_Exercise goal:_
Copy out the stretch of the stored items from the line containing "Consider the image. Estimate" through the line containing "Answer: approximately 90°", including both of those lines and nothing else.

Data for analysis Block Start

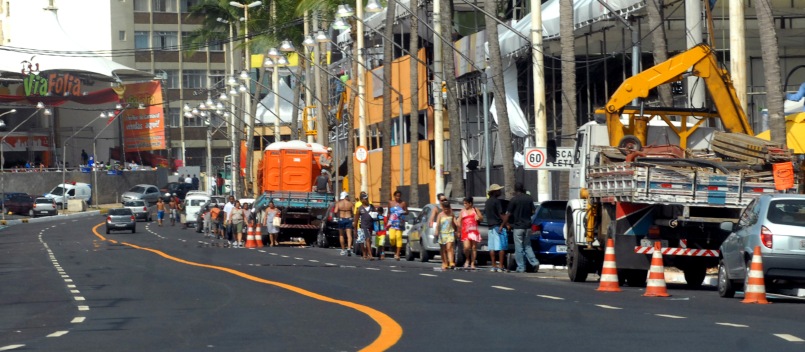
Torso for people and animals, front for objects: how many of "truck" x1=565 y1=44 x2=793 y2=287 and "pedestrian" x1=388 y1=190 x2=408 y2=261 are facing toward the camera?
1

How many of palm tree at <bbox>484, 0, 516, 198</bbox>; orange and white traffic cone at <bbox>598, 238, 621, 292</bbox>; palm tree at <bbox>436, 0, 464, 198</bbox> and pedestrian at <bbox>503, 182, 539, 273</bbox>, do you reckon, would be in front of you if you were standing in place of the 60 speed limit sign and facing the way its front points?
2

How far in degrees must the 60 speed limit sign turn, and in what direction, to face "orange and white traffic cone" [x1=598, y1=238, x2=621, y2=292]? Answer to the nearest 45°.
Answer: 0° — it already faces it

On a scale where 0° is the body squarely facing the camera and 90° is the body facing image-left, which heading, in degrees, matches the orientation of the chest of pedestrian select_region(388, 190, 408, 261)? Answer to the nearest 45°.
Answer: approximately 0°

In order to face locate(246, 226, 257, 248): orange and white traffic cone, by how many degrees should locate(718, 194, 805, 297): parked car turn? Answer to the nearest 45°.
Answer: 0° — it already faces it

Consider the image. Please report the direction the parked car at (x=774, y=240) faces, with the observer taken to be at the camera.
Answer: facing away from the viewer and to the left of the viewer

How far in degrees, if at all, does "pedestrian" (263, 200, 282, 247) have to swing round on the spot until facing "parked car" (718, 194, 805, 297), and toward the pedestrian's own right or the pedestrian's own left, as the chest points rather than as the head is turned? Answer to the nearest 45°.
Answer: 0° — they already face it

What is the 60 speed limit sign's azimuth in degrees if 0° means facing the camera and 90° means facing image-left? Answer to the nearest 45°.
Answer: approximately 0°
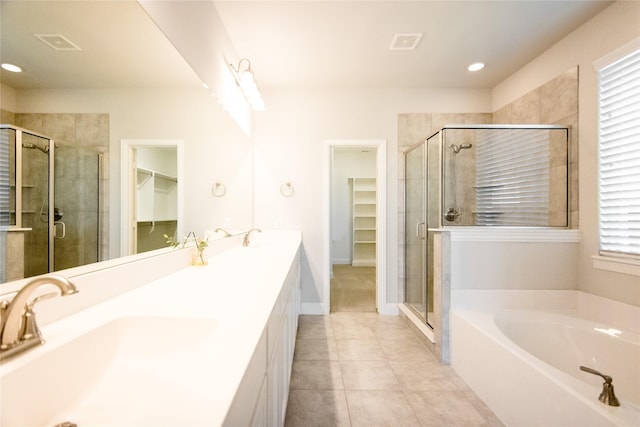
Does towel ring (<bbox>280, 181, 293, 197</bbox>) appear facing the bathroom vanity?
yes

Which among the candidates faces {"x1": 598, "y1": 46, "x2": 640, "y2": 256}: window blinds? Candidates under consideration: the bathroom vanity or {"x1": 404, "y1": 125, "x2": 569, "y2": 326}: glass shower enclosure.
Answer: the bathroom vanity

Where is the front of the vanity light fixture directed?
to the viewer's right

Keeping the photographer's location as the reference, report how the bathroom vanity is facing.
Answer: facing to the right of the viewer

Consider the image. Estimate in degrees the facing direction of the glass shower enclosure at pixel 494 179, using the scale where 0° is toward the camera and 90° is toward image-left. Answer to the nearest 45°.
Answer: approximately 90°

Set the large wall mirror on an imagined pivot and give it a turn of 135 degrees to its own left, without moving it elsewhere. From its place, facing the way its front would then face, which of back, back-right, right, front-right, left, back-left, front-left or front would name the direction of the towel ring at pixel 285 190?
right

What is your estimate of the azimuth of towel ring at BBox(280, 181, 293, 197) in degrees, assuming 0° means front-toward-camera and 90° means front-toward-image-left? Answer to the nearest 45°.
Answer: approximately 0°

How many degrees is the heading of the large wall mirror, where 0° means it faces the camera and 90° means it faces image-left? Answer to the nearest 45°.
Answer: approximately 270°

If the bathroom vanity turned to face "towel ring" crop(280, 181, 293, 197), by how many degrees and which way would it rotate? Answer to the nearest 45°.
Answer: approximately 45° to its left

Data for analysis Block End

_Your solution:_
Consider the image. Estimate in degrees the facing direction of the glass shower enclosure at pixel 494 179, using the scale where 0° is toward the camera and 90° is toward image-left. Answer to the nearest 45°.
Answer: approximately 90°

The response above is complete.